## Exercise data
--

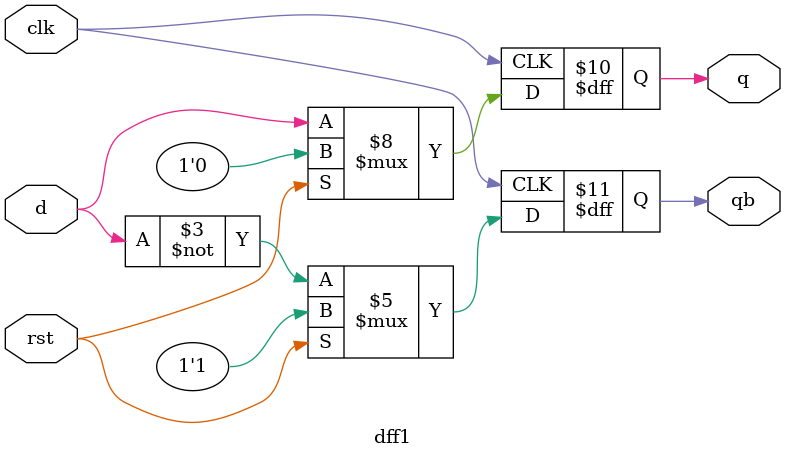
<source format=v>
`timescale 1ns / 1ps


module dff1(
    input d,
    input rst,
    input clk,
    output reg q,
    output reg qb
    );
    always@(posedge clk)
    begin
    if(rst==1'b1)
    begin
    q=1'b0; 
    qb=1'b1;
    end  
    else
    begin
    q=d; 
    qb=~q;
    end
    end
endmodule

</source>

--

## What is needed
Print the records verbatim, without pictures.

## Task response
<source format=v>
`timescale 1ns / 1ps


module dff1(
    input d,
    input rst,
    input clk,
    output reg q,
    output reg qb
    );
    always@(posedge clk)
    begin
    if(rst==1'b1)
    begin
    q=1'b0; 
    qb=1'b1;
    end  
    else
    begin
    q=d; 
    qb=~q;
    end
    end
endmodule

</source>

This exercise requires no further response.